Ebola: A Family Shattered

Now I have read the New York Time cover story on the trail of Ebola transmittal through one Liberian family twice.  Norimitsu Onishi has done something powerful here: weaving the individual stories of the members of the extended Dour-Doryan family in with a larger meditation on how care for the ill is delivered in poor family-based cultures. If your identity is in and through your family and you live in a place with a very modest health care infrastructure, home is — as Robert Frost famously observed— the place where,  when you have to go there, they have to take you in.

But, now, things are changing in Liberia. Ebola spreads quickly through families living in close quarters. But families are reluctant to deny care and physical comfort to family members. And so the blame game begins and families fracture over who brought the disease to the family and what must be done to drive it out.

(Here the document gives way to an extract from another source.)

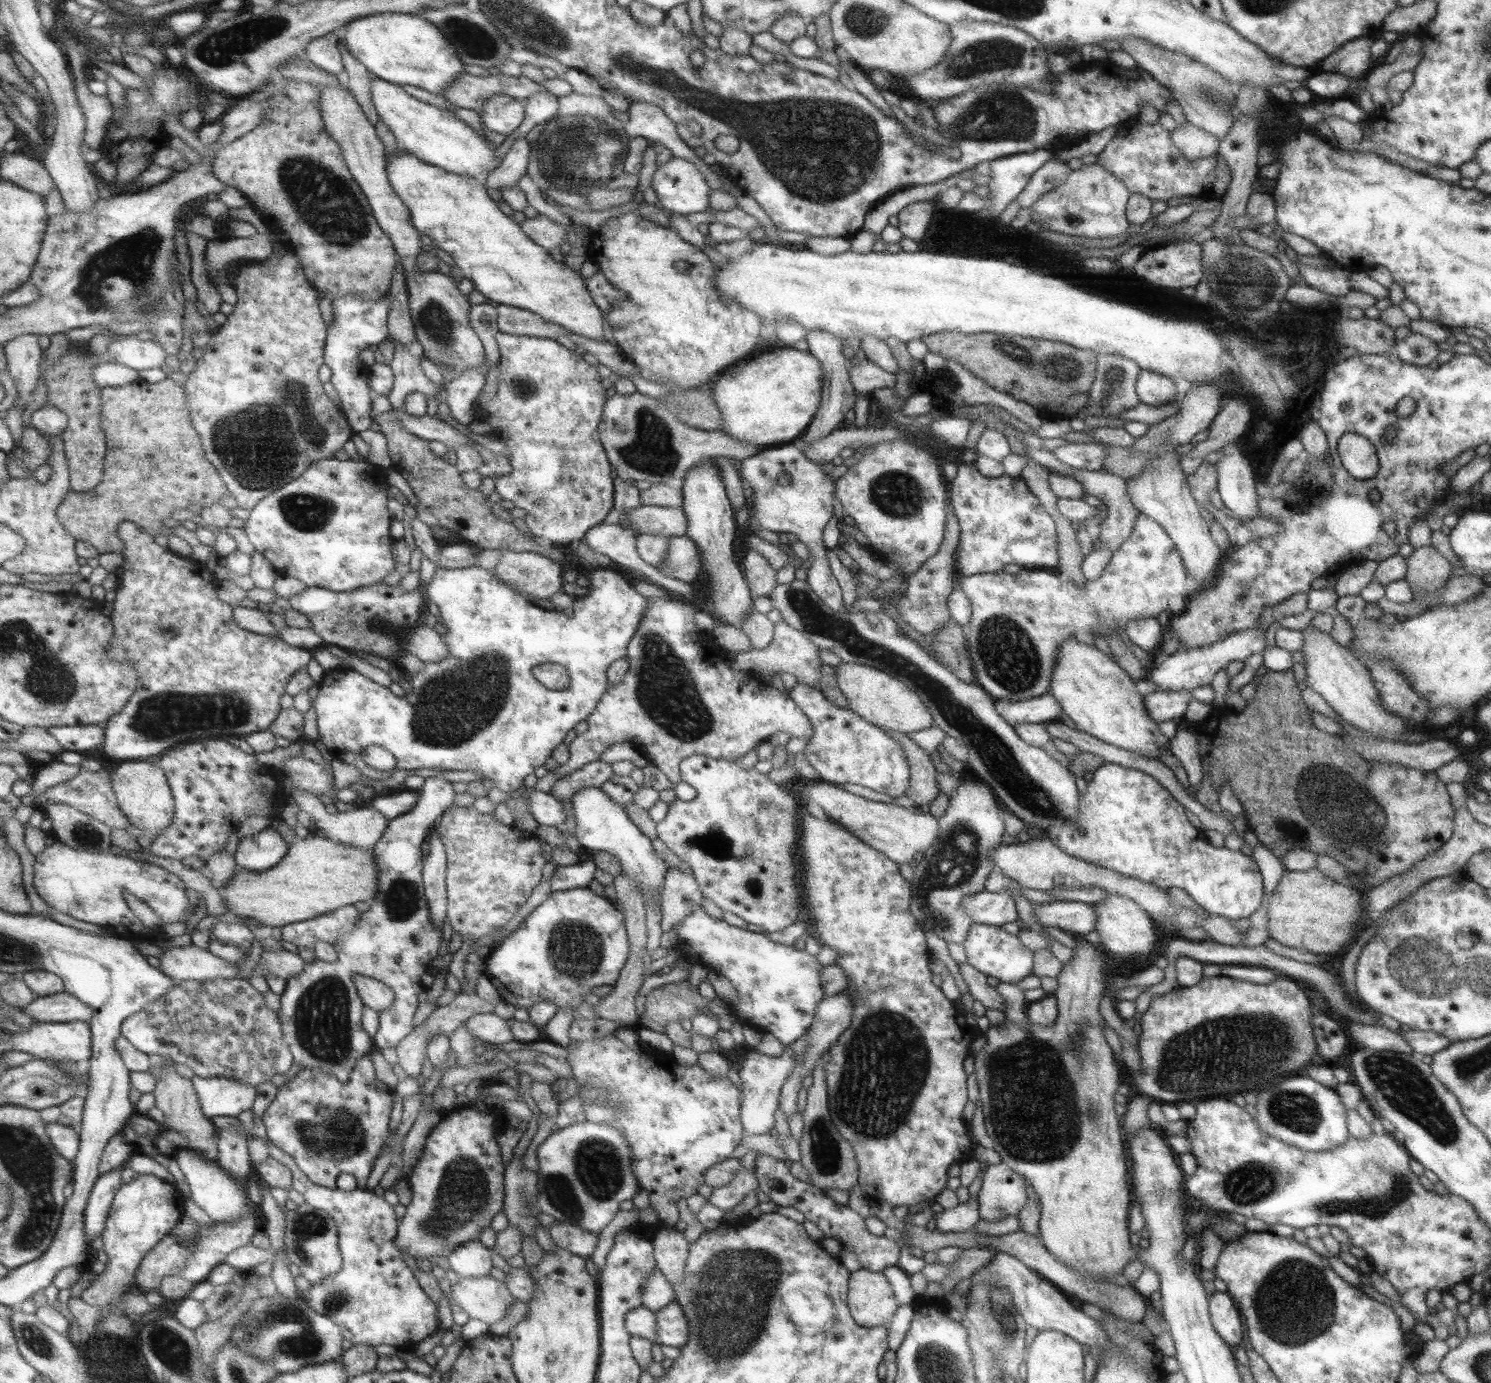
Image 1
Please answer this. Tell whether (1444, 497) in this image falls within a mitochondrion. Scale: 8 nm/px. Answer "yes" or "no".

Interestingly, the families live in denial about Ebola's presence in the household while the neighbors always seem to see it clearly — until their household gets involved, of course.

If the account of five year old Esther Doryan's being driven, at the end of a stick, from the extended family household doesn't make you pause, the accompaning photograph of Esther lying by the side of the road will. (Esther appears dead but, picked up by clinic workers, lives a few more weeks in a treatment facility.)

Can we make home-based, family-based Ebola care safer for family caregivers? What can we learn from Fatu Kekula?